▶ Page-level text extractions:

== Segment start ==

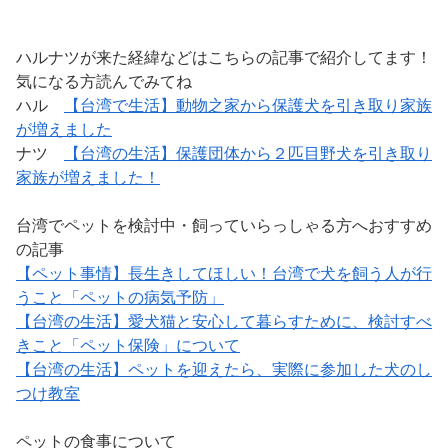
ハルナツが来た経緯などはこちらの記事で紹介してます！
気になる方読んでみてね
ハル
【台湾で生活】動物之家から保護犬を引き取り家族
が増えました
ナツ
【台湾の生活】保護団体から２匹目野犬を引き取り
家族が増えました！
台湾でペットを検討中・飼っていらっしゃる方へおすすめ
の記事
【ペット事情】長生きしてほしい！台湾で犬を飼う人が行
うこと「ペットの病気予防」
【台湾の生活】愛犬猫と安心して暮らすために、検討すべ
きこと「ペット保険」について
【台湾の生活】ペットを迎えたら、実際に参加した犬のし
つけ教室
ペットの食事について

== Segment end ==
== Segment start ==

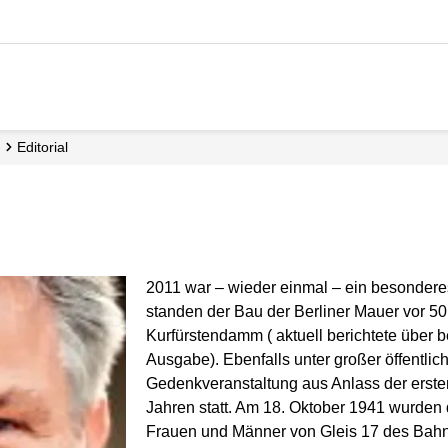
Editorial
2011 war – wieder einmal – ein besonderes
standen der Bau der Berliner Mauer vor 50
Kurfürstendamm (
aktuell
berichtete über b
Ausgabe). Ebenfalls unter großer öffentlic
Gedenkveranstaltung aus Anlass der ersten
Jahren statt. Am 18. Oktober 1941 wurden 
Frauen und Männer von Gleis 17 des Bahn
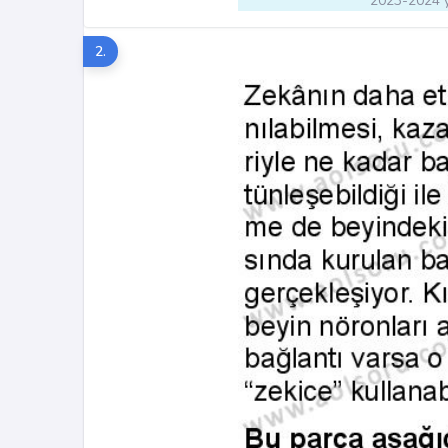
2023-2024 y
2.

== Segment end ==
== Segment start ==

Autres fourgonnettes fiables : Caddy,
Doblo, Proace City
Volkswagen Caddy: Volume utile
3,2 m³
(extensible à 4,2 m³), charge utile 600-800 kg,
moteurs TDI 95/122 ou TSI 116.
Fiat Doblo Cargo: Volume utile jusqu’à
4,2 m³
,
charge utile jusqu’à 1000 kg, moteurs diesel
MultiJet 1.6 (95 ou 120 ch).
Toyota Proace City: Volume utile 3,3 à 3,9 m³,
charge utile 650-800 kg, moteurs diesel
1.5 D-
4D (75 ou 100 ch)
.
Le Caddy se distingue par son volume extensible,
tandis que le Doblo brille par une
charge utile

== Segment end ==

▶ EXERCISE DETAILS:
Working through the records above, copy each line in which "Caddy" is found.

▶ RESPONSE:
Autres fourgonnettes fiables : Caddy,
Volkswagen Caddy: Volume utile
Le Caddy se distingue par son volume extensible,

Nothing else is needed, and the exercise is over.